As long as people know its limitations, and you are not going to plane 100’s of board feet a day, this unit does a pretty good job of what its intended to do. You just have to be patient and not take too big of bites at a time. It does take me some time to get rough lumber to be fit for further work. But with my budget right now, I will gladly put in an extra hour of prep verses paying almost twice as much for 2S2 lumber that isn’t perfectly flat and straight anyways, Even with finished lumber the boards begin getting out of shape as it takes on or releases moisture from the atmosphere.

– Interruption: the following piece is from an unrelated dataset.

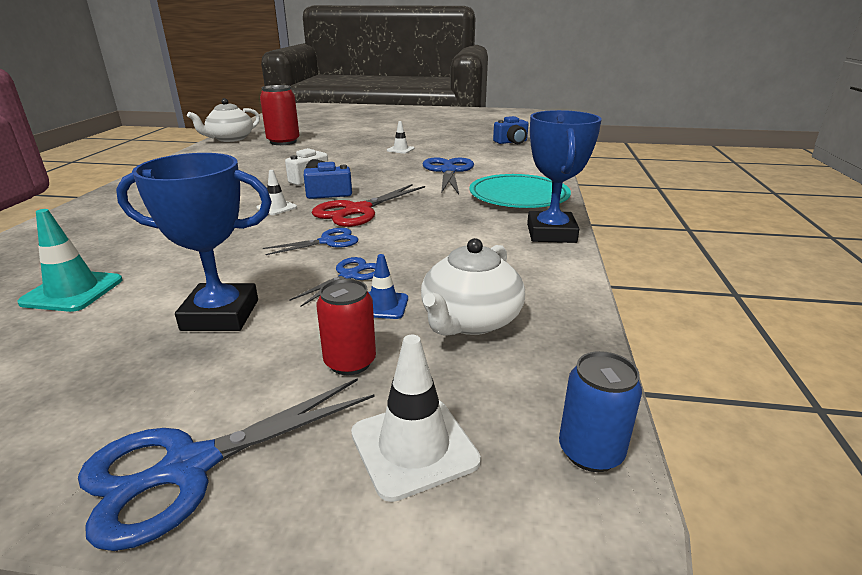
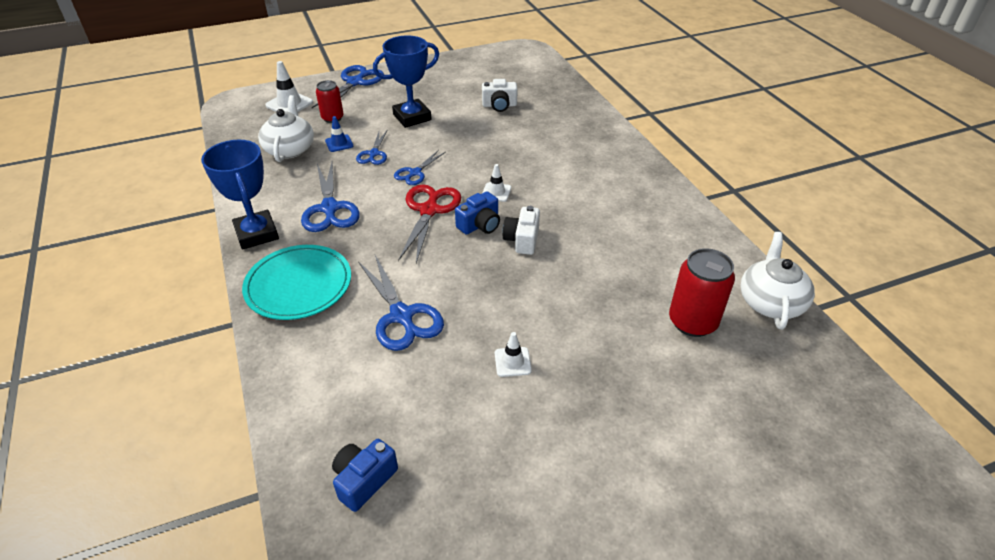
camera: 150 degrees right, 15 degrees up
turquoise traffic cone [17,209,123,312] -> white camera [482,79,518,112]
blue can [559,351,642,472] -> none
none -> blue scissors [301,162,360,232]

I would not suggest this unit for a professional shop doing a lot of business, but for us hobbyist the unit is a fair price and I really love it.

View mnguy's profile

mnguy

194 posts in 3542 days


#4 posted 02-20-2015 05:44 PM

This tool has a universal motor, which is much louder than an induction motor. Benchtop tools are generally louder than larger, heavier tools for this reason. But, universal motors pack a lot of power into a small, light package.

View Mike Throckmorton's profile

Mike Throckmorton

124 posts in 1808 days


#5 posted 02-20-2015 06:27 PM

Yeah, I bought this machine a few years back and it has been a stern teacher of technique, expectations and noise.

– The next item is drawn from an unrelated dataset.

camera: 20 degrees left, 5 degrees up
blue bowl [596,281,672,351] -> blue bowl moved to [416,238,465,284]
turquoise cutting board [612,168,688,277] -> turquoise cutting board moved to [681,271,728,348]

Once I figured out there was no real way to dial it in perfectly (if you get things lined up perfectly for the jointing surfaces, you may find yourself unlined up for the planing surfaces) and just learned how to use the tool as is, I got acceptable results. Is it ideal? Uh no.

One of my goals (goals are important to establish) in woodworking was to go from log to, well, something. Hopefully something that looks unlike firewood.

You can go the hand-tool route with that, which if you look at the investment there, is not negligible. There’s also the consideration that if you’re a person of yearage, your body may not tolerate taking wood from tree to trestle table by hand for long.

For the money, this device is a good entry point. 8” may be enough for most (hush, I’m being serious).

Once I figured out that getting the surface planing part set up pretty good, then treating the jointing bit as an upside down motorized handplane (that is, make a pass, mark your areas to resolve, make another, repeat til acceptible), I could get work done.

Eventually, once I proved that my commitment was worth further investment, I bought the Dewalt 735 for planing, set up the jointing surfaces of the Jet to be as precise as I could and worked with that. That’s where I’m at now.

The noise is a huge issue, but I figure if there’s a zombie apocalypse and the zombies come knocking at my garage door, I can fire up the Jet and the noise should cause them to reconsider.

“Jeeze, this guy is noisy” “Yeah, lets shamble over next door, that guy is not only chubby, well marbled and tender, but has the 8” Powermatic long bed heliical head jointer which is MUCH quieter”

-- You are never complete, you just draw a line where done is and stop at that line.